## PROBLEM TO SOLVE
Copy out every line of the data that has the word "function" somewhere in it.

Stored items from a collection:
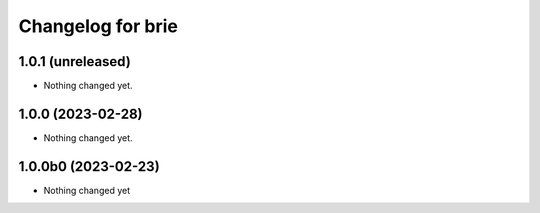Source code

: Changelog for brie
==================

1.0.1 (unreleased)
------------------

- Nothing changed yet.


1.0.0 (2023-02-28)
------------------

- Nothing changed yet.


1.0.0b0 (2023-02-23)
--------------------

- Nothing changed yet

* * *

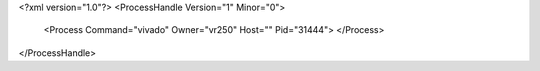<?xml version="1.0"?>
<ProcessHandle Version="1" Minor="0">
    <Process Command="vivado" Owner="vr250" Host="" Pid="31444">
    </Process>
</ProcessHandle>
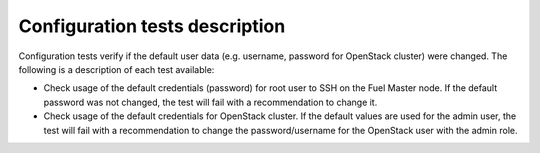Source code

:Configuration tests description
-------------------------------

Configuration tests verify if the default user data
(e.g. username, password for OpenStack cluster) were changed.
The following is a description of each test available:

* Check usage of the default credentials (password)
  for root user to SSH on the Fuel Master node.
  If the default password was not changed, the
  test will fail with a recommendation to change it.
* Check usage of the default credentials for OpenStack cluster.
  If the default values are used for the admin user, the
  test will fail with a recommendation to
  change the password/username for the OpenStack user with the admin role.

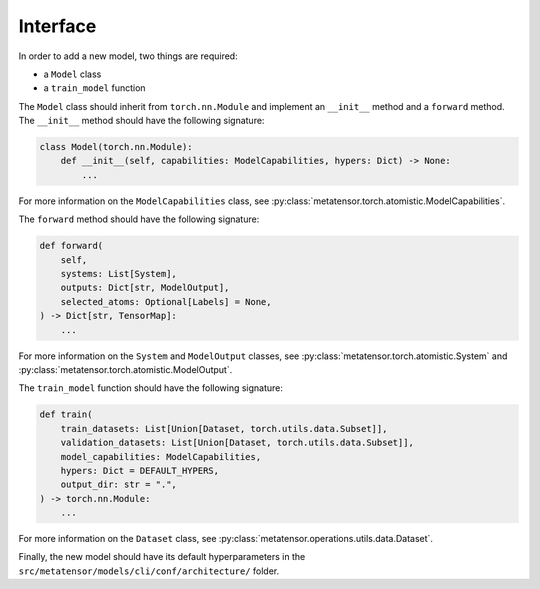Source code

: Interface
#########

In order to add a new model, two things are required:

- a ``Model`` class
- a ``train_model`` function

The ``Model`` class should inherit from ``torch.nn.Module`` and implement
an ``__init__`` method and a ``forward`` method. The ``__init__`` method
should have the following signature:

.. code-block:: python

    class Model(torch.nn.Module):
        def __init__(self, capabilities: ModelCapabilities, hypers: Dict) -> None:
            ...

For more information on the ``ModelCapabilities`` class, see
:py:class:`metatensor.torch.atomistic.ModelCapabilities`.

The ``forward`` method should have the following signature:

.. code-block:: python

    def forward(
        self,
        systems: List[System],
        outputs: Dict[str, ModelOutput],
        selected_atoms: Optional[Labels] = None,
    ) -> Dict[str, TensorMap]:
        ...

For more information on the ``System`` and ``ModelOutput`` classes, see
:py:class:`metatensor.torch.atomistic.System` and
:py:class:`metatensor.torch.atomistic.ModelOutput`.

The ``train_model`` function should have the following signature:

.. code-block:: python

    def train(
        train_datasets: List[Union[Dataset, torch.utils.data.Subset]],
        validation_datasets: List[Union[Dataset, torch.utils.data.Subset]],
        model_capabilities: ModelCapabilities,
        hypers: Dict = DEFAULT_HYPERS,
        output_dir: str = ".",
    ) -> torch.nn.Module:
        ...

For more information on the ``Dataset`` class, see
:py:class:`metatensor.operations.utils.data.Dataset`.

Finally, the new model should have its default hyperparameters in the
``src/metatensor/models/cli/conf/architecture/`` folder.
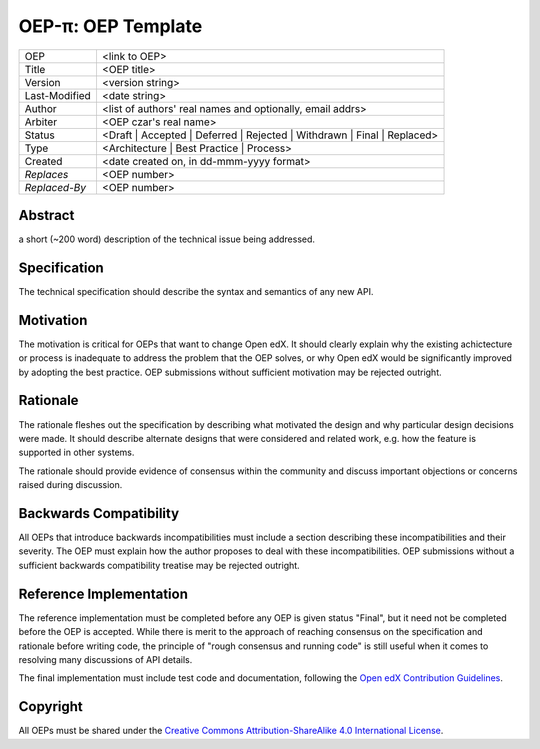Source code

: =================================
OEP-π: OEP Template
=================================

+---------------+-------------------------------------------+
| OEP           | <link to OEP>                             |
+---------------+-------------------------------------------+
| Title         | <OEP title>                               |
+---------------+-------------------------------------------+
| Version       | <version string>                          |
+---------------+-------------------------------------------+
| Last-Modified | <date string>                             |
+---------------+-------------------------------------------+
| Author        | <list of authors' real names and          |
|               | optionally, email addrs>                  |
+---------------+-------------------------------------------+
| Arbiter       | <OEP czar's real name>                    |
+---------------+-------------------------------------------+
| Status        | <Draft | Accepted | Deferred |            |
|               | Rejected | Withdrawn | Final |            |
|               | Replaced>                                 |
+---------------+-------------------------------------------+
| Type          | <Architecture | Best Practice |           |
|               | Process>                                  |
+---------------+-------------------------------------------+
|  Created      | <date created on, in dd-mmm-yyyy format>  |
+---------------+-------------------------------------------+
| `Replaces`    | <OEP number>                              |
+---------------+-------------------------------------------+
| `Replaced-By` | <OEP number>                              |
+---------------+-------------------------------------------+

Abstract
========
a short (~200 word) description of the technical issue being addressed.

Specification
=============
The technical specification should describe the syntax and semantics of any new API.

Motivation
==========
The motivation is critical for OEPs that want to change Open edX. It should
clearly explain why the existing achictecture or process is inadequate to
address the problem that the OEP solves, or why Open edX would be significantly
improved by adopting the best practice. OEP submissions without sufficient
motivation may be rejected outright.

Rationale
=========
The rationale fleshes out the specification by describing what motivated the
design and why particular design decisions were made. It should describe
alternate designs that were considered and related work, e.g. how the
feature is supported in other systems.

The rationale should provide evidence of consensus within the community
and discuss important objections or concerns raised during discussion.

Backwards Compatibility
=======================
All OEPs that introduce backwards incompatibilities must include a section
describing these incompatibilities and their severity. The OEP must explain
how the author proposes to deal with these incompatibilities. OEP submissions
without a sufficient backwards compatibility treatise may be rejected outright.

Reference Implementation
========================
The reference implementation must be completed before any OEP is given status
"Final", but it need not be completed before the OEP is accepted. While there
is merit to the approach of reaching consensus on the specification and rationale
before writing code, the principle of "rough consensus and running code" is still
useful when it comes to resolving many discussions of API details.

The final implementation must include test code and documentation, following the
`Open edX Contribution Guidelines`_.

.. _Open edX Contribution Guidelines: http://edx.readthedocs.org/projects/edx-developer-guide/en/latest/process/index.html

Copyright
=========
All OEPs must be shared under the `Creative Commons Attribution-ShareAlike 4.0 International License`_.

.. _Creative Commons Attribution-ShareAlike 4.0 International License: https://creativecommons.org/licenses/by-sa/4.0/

## WORKED SOLUTION
- a ``train_model`` function
The ``train_model`` function should have the following signature:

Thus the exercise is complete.